Daily Market Color

Data Revision Shows More Cracks in Labor Market

Rates fall on nonfarm payrolls revision. The short end of the swap curve closed 4-6bps lower today after a downward revision to nonfarm payrolls extended this morning’s rate decline. Generally dovish FOMC minutes contributed as well ahead of Chair Powell’s press conference on Friday. The move extended yesterday’s price action, where rates fell 6-8bps across the curve. Fed Funds futures currently have 34bps of rate cuts priced in for September’s FOMC meeting, as a 25bp move is effectively locked in.

Nonfarm payrolls marked down by largest amount in over a decade. According to preliminary data from the Bureau of Labor Statistics, nonfarm payrolls will be revised lower by 818k for the year that ended March 2024 (~68k per month). That is the highest downward revision since 2009 and yet another signal that the labor market is deteriorating. The revision is especially crucial after July labor figures showed rising unemployment (4.3%) and a slower pace of hiring (114k jobs added vs. 206k previously).

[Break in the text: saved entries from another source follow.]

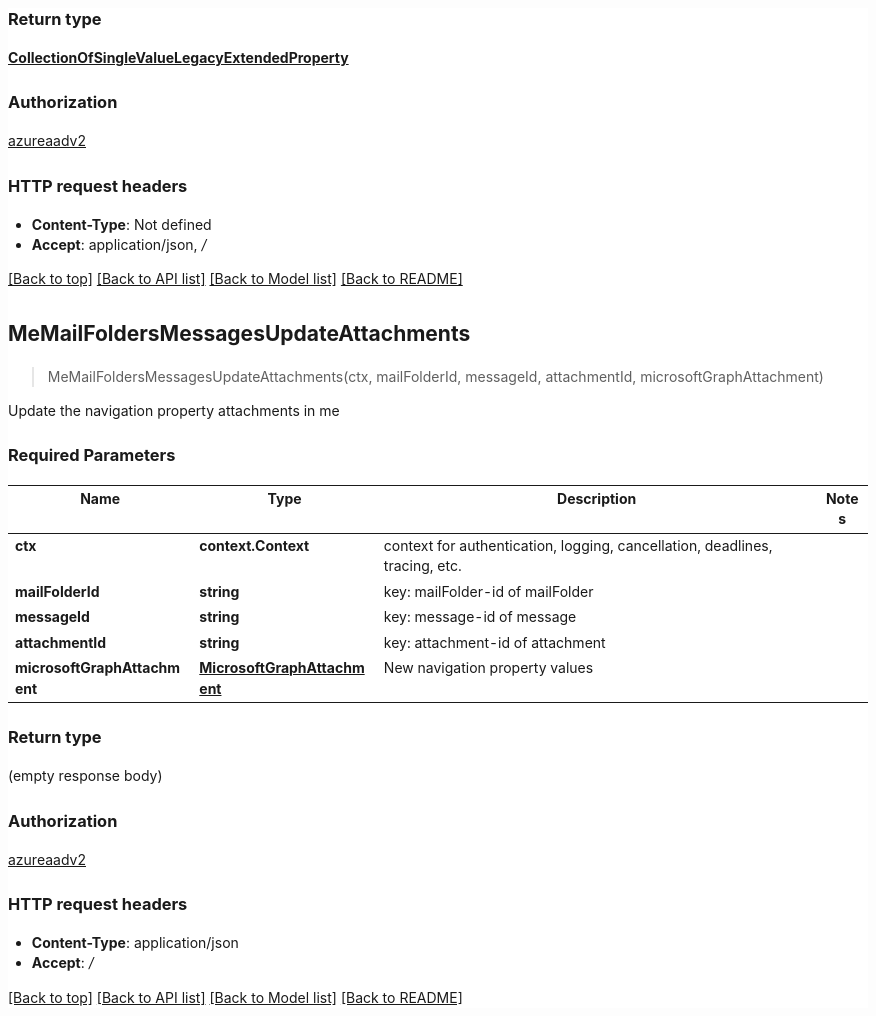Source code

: ### Return type

[**CollectionOfSingleValueLegacyExtendedProperty**](Collection_of_singleValueLegacyExtendedProperty.md)

### Authorization

[azureaadv2](../README.md#azureaadv2)

### HTTP request headers

- **Content-Type**: Not defined
- **Accept**: application/json, */*

[[Back to top]](#) [[Back to API list]](../README.md#documentation-for-api-endpoints)
[[Back to Model list]](../README.md#documentation-for-models)
[[Back to README]](../README.md)


## MeMailFoldersMessagesUpdateAttachments

> MeMailFoldersMessagesUpdateAttachments(ctx, mailFolderId, messageId, attachmentId, microsoftGraphAttachment)

Update the navigation property attachments in me

### Required Parameters


Name | Type | Description  | Notes
------------- | ------------- | ------------- | -------------
**ctx** | **context.Context** | context for authentication, logging, cancellation, deadlines, tracing, etc.
**mailFolderId** | **string**| key: mailFolder-id of mailFolder | 
**messageId** | **string**| key: message-id of message | 
**attachmentId** | **string**| key: attachment-id of attachment | 
**microsoftGraphAttachment** | [**MicrosoftGraphAttachment**](MicrosoftGraphAttachment.md)| New navigation property values | 

### Return type

 (empty response body)

### Authorization

[azureaadv2](../README.md#azureaadv2)

### HTTP request headers

- **Content-Type**: application/json
- **Accept**: */*

[[Back to top]](#) [[Back to API list]](../README.md#documentation-for-api-endpoints)
[[Back to Model list]](../README.md#documentation-for-models)
[[Back to README]](../README.md)
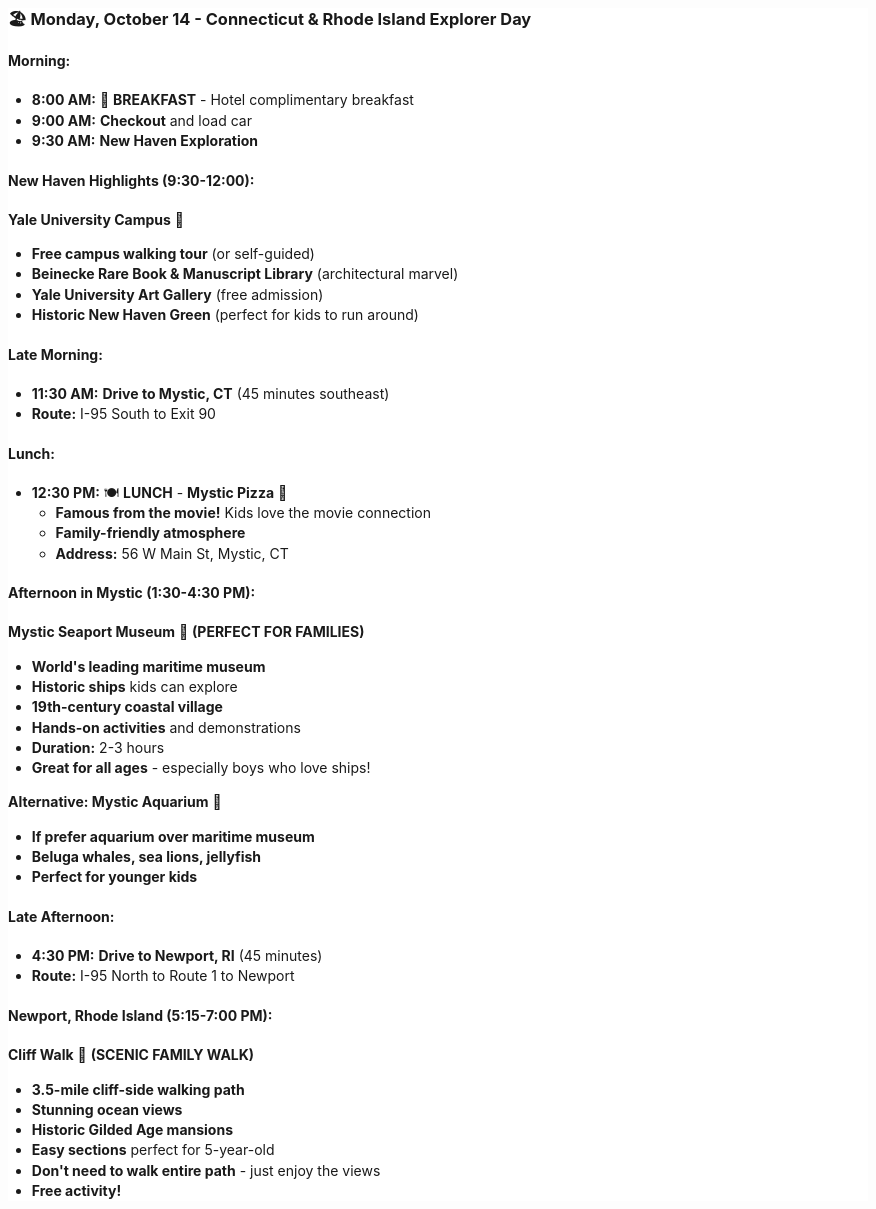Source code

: ### **🏖️ Monday, October 14 - Connecticut & Rhode Island Explorer Day**

#### **Morning:**
- **8:00 AM:** 🍳 **BREAKFAST** - Hotel complimentary breakfast
- **9:00 AM:** **Checkout** and load car
- **9:30 AM:** **New Haven Exploration** 

#### **New Haven Highlights (9:30-12:00):**
**Yale University Campus** 🎯
- **Free campus walking tour** (or self-guided)
- **Beinecke Rare Book & Manuscript Library** (architectural marvel)
- **Yale University Art Gallery** (free admission)
- **Historic New Haven Green** (perfect for kids to run around)

#### **Late Morning:**
- **11:30 AM:** **Drive to Mystic, CT** (45 minutes southeast)
- **Route:** I-95 South to Exit 90

#### **Lunch:**
- **12:30 PM:** 🍽️ **LUNCH** - **Mystic Pizza** 🎯
  - **Famous from the movie!** Kids love the movie connection
  - **Family-friendly atmosphere**
  - **Address:** 56 W Main St, Mystic, CT

#### **Afternoon in Mystic (1:30-4:30 PM):**
**Mystic Seaport Museum** 🎯 **(PERFECT FOR FAMILIES)**
- **World's leading maritime museum**
- **Historic ships** kids can explore
- **19th-century coastal village**
- **Hands-on activities** and demonstrations
- **Duration:** 2-3 hours
- **Great for all ages** - especially boys who love ships!

**Alternative: Mystic Aquarium** 🎯
- **If prefer aquarium over maritime museum**
- **Beluga whales, sea lions, jellyfish**
- **Perfect for younger kids**

#### **Late Afternoon:**
- **4:30 PM:** **Drive to Newport, RI** (45 minutes)
- **Route:** I-95 North to Route 1 to Newport

#### **Newport, Rhode Island (5:15-7:00 PM):**
**Cliff Walk** 🎯 **(SCENIC FAMILY WALK)**
- **3.5-mile cliff-side walking path**
- **Stunning ocean views**
- **Historic Gilded Age mansions**
- **Easy sections** perfect for 5-year-old
- **Don't need to walk entire path** - just enjoy the views
- **Free activity!**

FOMC minutes support market expectations of a September rate cut. The July FOMC meeting minutes indicated that a rate cut is likely to occur in September. Though the Fed held rates steady in July, the minutes stated that “several” voters believed data provided “a plausible case for reducing the target range 25 bps” at that meeting, or “that they could have supported such a decision.” Looking ahead, the minutes also stated that the “vast majority” of voters think a rate cut would likely be appropriate at the next meeting if data continues to come in about as expected. The minutes also highlighted the Fed’s renewed focus on labor market risks, stating that some voters “noted the risk that a further gradual easing in labor market conditions could transition to a more serious deterioration.”